The Hidden Environmental Cost of Advanced AI Chips
7 Min Read August 5, 2025
As artificial intelligence accelerators grow more powerful to meet the demands of modern workloads, one consequence is generally accepted...
As artificial intelligence accelerators grow more powerful to meet the demands of modern workloads, one consequence is generally accepted: These chips consume enormous amounts of energy during use. But what's often overlooked is the substantial environmental footprint created long before the chip is ever powered on. What about the emissions from manufacturing these chips?
If we explore the semiconductor emissions and water usage associated with the production of three advanced AI chips: AMD's MI300X, NVIDIA's Blackwell, and Intel's Gaudi, it's easy to see how architecture, die count, process node, and high-bandwidth memory (HBM) integration dramatically influence their manufacturing impact.
Chip Complexity Drives Emissions and Water Use
The MI300X leads the pack in complexity, with an astounding 129 individual dies. Unsurprisingly, it also tops the list in semiconductor manufacturing carbon emissions. Blackwell, with 90 dies, comes in second, followed by Gaudi with 81 dies. Note that a standard package yield of 98% was assumed for all three products.
But semiconductor emissions are only part of the story. Water consumption, a critical and often scarce resource, follows a similar pattern. Producing just one MI300X requires more than 40 gallons of water, compared to just over 30 gallons for a Blackwell and under 20 gallons for a Gaudi. To put this into perspective, 40 gallons is enough to supply a person with drinking water for nearly three weeks.
Figure 1: Semiconductor cradle-to-gate emissions. Emissions include: die manufacturing, assembly & test, and transportation. Does not account for HBM stacking yield loss.
Architecture Matters
Why such differences? Much of it comes down to design. The MI300X uses a chiplet-based architecture with eight smaller GPU dies built on a 5 nm process, supported by a complex HBM stack and additional auxiliary dies. While this modular approach has performance advantages, it also drives up assembly, testing, and interconnect complexity, adding to the environmental burden. In fact, MI300X shows the highest share of assembly and test emissions, making up 8% of its total.
In contrast, both Blackwell and Gaudi use two larger GPU dies. Blackwell is built on a 4 nm process, while Gaudi uses 5 nm. The HBM configurations in both are broadly similar. GPU dies account for more than 50% of Blackwell's total semiconductor carbon footprint.
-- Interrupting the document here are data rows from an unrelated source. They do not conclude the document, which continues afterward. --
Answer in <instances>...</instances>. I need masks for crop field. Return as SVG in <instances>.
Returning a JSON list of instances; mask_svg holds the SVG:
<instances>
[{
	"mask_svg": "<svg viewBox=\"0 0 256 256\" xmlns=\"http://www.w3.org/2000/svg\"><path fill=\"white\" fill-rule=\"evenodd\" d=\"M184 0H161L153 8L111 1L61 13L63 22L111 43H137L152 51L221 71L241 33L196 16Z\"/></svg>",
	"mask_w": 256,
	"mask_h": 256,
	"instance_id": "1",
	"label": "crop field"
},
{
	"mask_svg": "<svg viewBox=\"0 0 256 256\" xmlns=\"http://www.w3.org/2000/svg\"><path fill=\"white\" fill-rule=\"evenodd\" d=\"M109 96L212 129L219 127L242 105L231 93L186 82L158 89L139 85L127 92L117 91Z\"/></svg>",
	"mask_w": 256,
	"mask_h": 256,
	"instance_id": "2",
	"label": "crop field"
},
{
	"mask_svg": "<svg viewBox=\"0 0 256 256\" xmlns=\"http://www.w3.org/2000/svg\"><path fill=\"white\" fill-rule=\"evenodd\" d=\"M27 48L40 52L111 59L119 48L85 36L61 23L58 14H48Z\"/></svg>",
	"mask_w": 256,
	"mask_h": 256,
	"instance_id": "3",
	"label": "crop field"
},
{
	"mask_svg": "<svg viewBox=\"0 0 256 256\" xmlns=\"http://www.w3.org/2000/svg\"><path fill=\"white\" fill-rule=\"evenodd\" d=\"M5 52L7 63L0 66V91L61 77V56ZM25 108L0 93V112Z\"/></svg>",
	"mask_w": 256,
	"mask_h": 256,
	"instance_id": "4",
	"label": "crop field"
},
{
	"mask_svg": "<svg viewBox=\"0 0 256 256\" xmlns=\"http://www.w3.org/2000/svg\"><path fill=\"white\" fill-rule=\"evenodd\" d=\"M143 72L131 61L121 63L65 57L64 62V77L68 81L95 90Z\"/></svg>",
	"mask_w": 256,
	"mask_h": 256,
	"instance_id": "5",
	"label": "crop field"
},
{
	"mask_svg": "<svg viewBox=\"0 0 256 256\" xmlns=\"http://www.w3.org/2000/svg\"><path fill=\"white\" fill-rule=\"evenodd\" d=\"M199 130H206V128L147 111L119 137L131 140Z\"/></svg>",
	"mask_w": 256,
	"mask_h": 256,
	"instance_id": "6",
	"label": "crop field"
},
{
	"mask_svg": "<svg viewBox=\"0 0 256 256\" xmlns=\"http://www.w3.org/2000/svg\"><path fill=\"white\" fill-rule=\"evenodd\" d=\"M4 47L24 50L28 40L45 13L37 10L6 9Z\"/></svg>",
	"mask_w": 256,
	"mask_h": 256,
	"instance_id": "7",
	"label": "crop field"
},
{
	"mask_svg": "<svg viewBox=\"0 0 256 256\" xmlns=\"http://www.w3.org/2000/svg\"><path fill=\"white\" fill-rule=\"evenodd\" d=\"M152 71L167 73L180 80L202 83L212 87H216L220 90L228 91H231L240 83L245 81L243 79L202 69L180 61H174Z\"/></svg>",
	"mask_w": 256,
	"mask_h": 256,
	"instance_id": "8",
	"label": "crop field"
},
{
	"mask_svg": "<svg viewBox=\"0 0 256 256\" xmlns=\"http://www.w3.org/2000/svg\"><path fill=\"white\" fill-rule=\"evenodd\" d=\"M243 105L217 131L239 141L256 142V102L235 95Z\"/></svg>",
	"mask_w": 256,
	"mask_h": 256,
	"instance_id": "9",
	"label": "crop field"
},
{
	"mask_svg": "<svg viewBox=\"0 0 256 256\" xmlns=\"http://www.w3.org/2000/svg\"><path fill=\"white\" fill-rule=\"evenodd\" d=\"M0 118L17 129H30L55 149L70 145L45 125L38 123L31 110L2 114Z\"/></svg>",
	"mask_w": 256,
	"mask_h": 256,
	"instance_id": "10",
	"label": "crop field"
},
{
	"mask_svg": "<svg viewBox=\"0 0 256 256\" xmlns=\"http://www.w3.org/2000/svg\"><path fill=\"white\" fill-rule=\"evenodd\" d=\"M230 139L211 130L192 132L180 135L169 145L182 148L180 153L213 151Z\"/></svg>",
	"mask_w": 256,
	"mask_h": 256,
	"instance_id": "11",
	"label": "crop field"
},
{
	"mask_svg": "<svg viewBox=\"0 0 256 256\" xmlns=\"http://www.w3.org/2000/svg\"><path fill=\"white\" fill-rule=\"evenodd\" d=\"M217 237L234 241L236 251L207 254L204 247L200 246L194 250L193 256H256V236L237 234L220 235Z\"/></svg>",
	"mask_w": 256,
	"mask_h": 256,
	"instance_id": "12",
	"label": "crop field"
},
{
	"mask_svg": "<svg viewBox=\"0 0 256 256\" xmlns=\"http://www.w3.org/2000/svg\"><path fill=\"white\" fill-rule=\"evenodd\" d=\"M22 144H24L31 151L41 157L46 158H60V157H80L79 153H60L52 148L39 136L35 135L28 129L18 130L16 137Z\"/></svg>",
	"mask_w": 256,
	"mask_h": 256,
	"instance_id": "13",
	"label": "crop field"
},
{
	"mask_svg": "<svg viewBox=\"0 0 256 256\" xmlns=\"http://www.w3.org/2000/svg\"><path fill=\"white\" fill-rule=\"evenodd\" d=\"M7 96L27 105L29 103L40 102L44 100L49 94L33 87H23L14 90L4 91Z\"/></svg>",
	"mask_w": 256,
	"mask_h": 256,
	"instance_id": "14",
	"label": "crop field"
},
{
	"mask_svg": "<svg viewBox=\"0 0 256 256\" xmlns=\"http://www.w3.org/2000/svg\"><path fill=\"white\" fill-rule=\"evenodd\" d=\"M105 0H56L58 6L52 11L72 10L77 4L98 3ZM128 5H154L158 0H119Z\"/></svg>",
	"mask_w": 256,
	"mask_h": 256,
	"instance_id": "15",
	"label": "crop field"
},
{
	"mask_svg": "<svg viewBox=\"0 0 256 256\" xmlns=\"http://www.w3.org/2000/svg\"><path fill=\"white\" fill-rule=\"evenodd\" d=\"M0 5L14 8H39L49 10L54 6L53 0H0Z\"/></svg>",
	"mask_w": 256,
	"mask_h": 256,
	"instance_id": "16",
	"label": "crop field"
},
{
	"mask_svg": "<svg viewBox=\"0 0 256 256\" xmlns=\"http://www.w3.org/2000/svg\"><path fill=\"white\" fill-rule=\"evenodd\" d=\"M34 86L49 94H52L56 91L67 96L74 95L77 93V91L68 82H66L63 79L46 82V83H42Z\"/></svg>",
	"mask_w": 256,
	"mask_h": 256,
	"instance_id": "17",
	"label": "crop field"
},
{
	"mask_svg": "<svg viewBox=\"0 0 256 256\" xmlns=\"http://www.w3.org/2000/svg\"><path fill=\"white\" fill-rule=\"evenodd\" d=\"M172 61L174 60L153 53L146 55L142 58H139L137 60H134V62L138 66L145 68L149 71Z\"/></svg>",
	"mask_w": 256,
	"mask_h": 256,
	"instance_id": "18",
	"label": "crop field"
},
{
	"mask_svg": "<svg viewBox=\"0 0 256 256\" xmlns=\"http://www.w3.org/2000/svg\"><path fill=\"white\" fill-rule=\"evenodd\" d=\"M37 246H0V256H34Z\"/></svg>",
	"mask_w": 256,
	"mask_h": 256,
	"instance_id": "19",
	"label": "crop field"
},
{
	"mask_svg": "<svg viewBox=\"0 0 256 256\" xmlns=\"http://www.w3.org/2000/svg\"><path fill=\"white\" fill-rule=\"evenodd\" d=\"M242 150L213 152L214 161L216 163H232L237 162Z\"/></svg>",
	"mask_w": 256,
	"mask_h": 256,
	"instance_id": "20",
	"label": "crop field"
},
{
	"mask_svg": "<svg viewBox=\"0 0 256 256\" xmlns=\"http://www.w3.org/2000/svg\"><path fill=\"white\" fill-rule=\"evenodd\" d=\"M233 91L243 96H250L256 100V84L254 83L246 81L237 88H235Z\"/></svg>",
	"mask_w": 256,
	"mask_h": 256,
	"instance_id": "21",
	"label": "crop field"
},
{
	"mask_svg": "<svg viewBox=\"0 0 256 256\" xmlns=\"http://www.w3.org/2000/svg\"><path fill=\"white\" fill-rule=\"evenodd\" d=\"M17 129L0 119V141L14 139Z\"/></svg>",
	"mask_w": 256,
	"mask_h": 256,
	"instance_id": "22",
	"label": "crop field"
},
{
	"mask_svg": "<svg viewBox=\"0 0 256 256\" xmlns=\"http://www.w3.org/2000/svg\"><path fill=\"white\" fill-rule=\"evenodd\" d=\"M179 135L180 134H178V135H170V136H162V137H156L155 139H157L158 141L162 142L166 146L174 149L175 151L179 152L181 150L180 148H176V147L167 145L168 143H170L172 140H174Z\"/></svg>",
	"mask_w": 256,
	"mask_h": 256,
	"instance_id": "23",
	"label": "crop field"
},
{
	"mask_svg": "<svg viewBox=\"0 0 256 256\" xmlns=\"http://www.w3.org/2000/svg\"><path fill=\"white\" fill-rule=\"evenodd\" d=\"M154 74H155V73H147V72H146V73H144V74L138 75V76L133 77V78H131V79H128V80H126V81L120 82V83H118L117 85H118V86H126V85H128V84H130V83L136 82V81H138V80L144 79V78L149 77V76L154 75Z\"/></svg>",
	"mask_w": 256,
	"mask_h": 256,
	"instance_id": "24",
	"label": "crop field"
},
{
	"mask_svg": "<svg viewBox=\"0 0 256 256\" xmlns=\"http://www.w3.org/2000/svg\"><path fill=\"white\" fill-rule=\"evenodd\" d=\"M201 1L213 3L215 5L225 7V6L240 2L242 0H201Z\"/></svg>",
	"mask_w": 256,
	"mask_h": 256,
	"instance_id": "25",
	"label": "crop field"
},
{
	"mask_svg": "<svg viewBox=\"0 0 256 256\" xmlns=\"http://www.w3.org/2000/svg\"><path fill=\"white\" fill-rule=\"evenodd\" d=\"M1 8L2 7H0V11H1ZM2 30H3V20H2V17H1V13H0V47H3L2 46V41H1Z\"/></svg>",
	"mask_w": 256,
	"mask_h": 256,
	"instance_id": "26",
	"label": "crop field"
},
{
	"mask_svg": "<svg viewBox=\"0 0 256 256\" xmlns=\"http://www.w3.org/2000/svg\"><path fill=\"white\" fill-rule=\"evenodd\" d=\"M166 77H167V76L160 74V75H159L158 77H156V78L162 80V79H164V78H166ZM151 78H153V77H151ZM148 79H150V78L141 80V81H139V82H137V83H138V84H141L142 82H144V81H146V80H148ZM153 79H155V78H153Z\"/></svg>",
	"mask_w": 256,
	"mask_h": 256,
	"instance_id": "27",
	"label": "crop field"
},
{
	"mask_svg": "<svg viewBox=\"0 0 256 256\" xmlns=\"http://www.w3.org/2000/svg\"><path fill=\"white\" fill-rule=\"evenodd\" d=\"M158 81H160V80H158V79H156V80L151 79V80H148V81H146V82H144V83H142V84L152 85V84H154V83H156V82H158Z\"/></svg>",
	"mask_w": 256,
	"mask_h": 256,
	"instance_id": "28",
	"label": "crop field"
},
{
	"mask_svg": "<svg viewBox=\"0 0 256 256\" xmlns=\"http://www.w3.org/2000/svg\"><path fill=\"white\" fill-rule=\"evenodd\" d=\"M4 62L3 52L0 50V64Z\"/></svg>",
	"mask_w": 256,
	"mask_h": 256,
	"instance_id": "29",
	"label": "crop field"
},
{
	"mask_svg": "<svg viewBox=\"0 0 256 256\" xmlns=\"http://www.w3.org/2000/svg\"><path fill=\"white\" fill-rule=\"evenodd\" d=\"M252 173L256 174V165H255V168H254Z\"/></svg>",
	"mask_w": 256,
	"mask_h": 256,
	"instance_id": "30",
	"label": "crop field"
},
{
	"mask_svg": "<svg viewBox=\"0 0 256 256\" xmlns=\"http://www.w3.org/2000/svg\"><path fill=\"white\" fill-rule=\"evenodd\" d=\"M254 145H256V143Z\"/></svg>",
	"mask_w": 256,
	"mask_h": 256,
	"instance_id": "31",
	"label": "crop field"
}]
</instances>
In contrast, the majority of Gaudí's manufacturing emissions, nearly 60%, come from its HBM dies. This is due to modeled lower yields for its HBM die compared to Blackwell, highlighting how even subtle differences in manufacturing efficiency can lead to big environmental differences.
Why This Matters
These differences underscore how architectural decisions, such as die count, size, process node, and packaging, can significantly impact carbon and water footprints. Improving yield across all die types is one of the most powerful ways to reduce emissions for these chips.
Designing Smarter, Not Just Faster
As AI and high-performance computing continue to evolve, performance gains will always be a priority. But it's time to weigh sustainability just as heavily. The takeaway is simple: the more complex the chip, the larger its environmental and semiconductor carbon footprints. By understanding and addressing the manufacturing impacts early in the design phase, companies can build next-generation chips that are both high-performing and lower-impact.